END OF FILE token with flex and bison (only works without it)

我们两清 提交于 2019-12-02 06:14:25

It's a little hard to tell what's going on here without seeing your code (and I don't really want to wade through it, anyway), but I'll hazard a guess: my guess is that you're replacing the standard yylex EOF indication (i.e., returning 0) with your END token. If the bison parser never sees an EOF, it never finishes the parse.

In effect, bison creates a special production all of its own:

__parse__: __start__ $;

parse is the (actually unnamed) production, and __start__ is whatever you've declared as %start (or the first non-terminal, if you don't declare it explicitly). In your case, I suppose it's overallexpr. $ is the symbol conventionally used to indicated the EOF mark.

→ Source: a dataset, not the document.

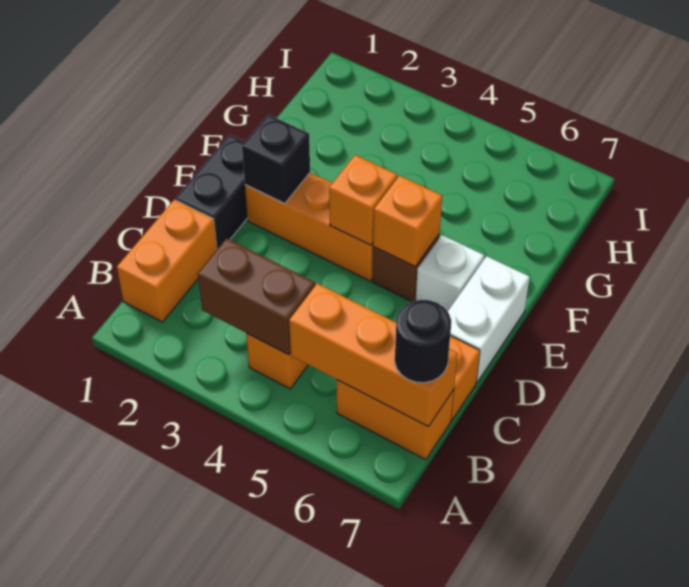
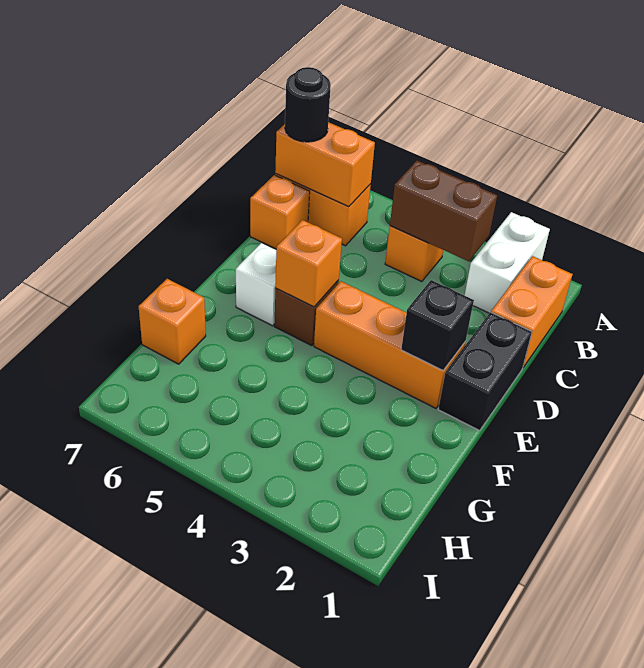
orange 1x3 brick [289,283,458,427] -> orange 1x2 brick [275,122,375,207]
white 1x2 brick [448,256,530,382] -> white 1x2 brick moved to [464,212,550,313]
orange 1x1 brick [329,155,397,245] -> orange 1x1 brick moved to [138,279,206,364]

Now, when do bison parser actions happen? Although in some cases, they can happen where you think they will (i.e. immediately after the last token in the production), they usually don't happen until the parser takes a peek at the following token. It's allowed to do that; that's why it's called an LALR(1) parser: the 1 is the number of future tokens it's allowed to look at before deciding exactly what to do with the ones it's already got. It almost always needs this information, and often works as though it did even if it seems to you and me that it doesn't.

So in all probability, the parser will not actually do the overallexpr reduction -- or, in other words, it won't execute the action associated with the overallexpr rule -- until it convinces itself that the end-of-file marker is the next token.

Now, if you leave your END token out of the rule and the lexer actually returns EOF, then bison do the reduction when it sees the EOF.